--- ACTIVITY ---
Check every line of the data below for "right". Copy each one that has it.

--- INFORMATION SUPPLIED ---
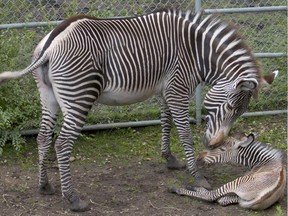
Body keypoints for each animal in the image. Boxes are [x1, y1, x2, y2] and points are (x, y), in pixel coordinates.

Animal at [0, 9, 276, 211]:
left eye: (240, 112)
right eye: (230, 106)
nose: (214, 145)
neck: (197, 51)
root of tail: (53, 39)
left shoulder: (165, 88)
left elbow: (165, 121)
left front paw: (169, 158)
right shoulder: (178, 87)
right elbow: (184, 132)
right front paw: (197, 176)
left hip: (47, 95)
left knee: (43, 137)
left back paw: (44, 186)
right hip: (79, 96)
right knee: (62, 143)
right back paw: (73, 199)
==
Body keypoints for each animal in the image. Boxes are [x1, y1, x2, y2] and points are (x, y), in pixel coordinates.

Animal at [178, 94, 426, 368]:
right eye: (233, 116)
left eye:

--- OUTPUT BELOW ---
right eye: (230, 106)
right shoulder: (178, 87)
right elbow: (184, 132)
right front paw: (197, 176)
right hip: (79, 96)
right knee: (62, 143)
right back paw: (73, 199)
right eye: (233, 116)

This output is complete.